« Most », une main tendue par la jeunesse hongroise aux réfugiés

SSensibiliser les jeunes hongrois au volontariat et à l’aide des réfugiés, voilà l’objectif que se fixe la jeune association budapestoise « Most » (« maintenant » en hongrois). Rencontre avec Márk Takáts, 18 ans, membre fondateur de l’association.

Aider les réfugiés

« Cool et épanouissant » : c’est cette idée que Márk Takáts se fait du milieu associatif et qu’il cherche aussi à étendre. Du haut de ses 18 ans, cheveux longs et sourire bienveillant, il a très volontiers accepté de nous présenter cette association dans laquelle il s’investit

L’organisation a été créée en novembre 2015, par un de ses amis, Dániel Lakatos. Marqué par l’arrivée de réfugiés dans la capitale hongroise et la réaction du gouvernement de Victor Orbán pour limité les flux, il a choisit de se mobiliser et de solliciter ses amis pour cela. Ce choix n’est pas anodin dans un pays marqué par un fort sentiment anti-réfugiés, et où la milieu associatif se démarque clairement par son manque de dynamisme. Alors que les heures de volontariat ont été rendues obligatoires pour les étudiants désirant obtenir leur certificat d’études, cela a aussi contribué à ringardiser la pratique.

Association d’ampleur encore limitée, « Most » se caractérise et se distingue donc néanmoins par le dynamisme de ses membres et la diversité de leurs actions, dont le nombre s’accroît. Cela passe par une aide apportée aux réfugiés mais aussi aux gitans, notamment par la collecte de jouets, la distribution de nourritures. Une de leur action a, par exemple, consisté à se rendre à Vienne pour rencontrer de jeunes réfugiés. Le prochain projet de « Most » devrait être la mise en place d’un camp de vacances dans la ville hongroise de Bódvalenke, proche de la frontière Slovaque, marquée par un des taux de pauvreté les plus importants du pays.

Défendre une nouvelle vision de l’étranger

Les membres de l’association restent très lucides et se savent à contre courant de l’avis général concernant les réfugiés. Cela donne l’impression à Márk Takáts d’un certain retard au niveau des mentalités.

« C’est comme si la Hongrie était un vieux monsieur conservateur. »

Il y aurait en effet, dans le pays, une certaine crainte de voir les valeurs hongroises et chrétiennes détruites, les travailleurs nationaux remplacés par des étrangers. La capitale hongroise est marquée par de nombreuses affiches dont les slogans gouvernementaux xénophobes adressés à Bruxelles, que seuls les magyarophones (parlant la langue hongroise) sont capables de comprendre. Pour le groupe de jeunes, les réfugiés sont pourtant les plus heureux d’occuper même les pires job en Hongrie.

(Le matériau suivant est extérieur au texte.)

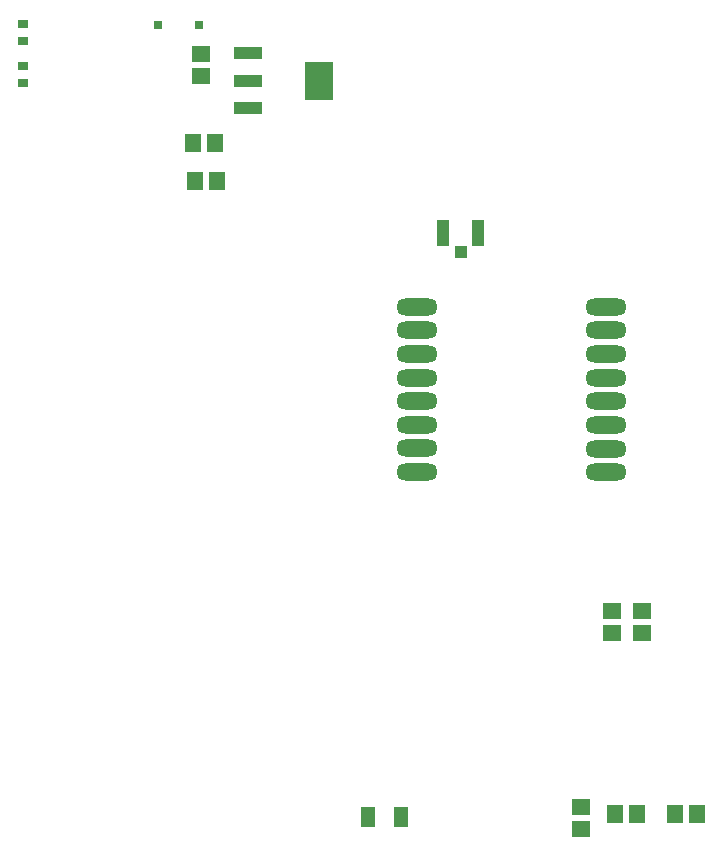
<source format=gtp>
G04 Layer_Color=8421504*
%FSLAX44Y44*%
%MOMM*%
G71*
G01*
G75*
%ADD10R,1.5000X1.4000*%
%ADD11R,1.4000X1.5000*%
%ADD12R,0.9500X0.7000*%
%ADD13R,1.0500X2.2000*%
%ADD14R,1.0500X1.0000*%
%ADD15O,3.5000X1.4500*%
%ADD16R,0.8000X0.7000*%
%ADD17R,1.2500X1.7500*%
%ADD18R,2.3500X1.0000*%
%ADD19R,2.3500X3.3000*%
D10*
X1008380Y673460D02*
D03*
Y654960D02*
D03*
X982980Y673460D02*
D03*
Y654960D02*
D03*
X956310Y507090D02*
D03*
Y488590D02*
D03*
X635000Y1126130D02*
D03*
Y1144630D02*
D03*
D11*
X648060Y1037590D02*
D03*
X629560D02*
D03*
X1035960Y501650D02*
D03*
X1054460D02*
D03*
X1003660D02*
D03*
X985160D02*
D03*
X628290Y1069340D02*
D03*
X646790D02*
D03*
D12*
X483870Y1156320D02*
D03*
Y1170320D02*
D03*
Y1120760D02*
D03*
Y1134760D02*
D03*
D13*
X839960Y993140D02*
D03*
X869460D02*
D03*
D14*
X854710Y977640D02*
D03*
D15*
X977900Y790910D02*
D03*
Y810910D02*
D03*
Y830910D02*
D03*
Y850910D02*
D03*
Y870910D02*
D03*
Y890910D02*
D03*
Y910910D02*
D03*
Y930910D02*
D03*
X817440Y791060D02*
D03*
Y811060D02*
D03*
Y831060D02*
D03*
Y851060D02*
D03*
Y871060D02*
D03*
Y891060D02*
D03*
Y911060D02*
D03*
Y931060D02*
D03*
D16*
X633450Y1169670D02*
D03*
X598450D02*
D03*
D17*
X775940Y499110D02*
D03*
X803940D02*
D03*
D18*
X674370Y1145540D02*
D03*
Y1122540D02*
D03*
Y1099540D02*
D03*
D19*
X734870Y1122540D02*
D03*
M02*

</source>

Par la création de cette association, qui tend à s’officialiser, la vingtaine de membres de l’association semble vouloir défendre une vision nouvelle de l’étranger et de l’autre. Ils sont pour la plupart étudiants au lycée juif Lauder Javne qui développe un enseignement libéral et progressiste, accueillant une jeunesse relativement aisée entre ses murs. La véritable force de l’association réside pourtant, selon Márk, dans la diversité des membres de l’association, issus d’origines, de milieux socio-professionnels et de religions différentes. Leur jeunesse en est aussi partie intégrante.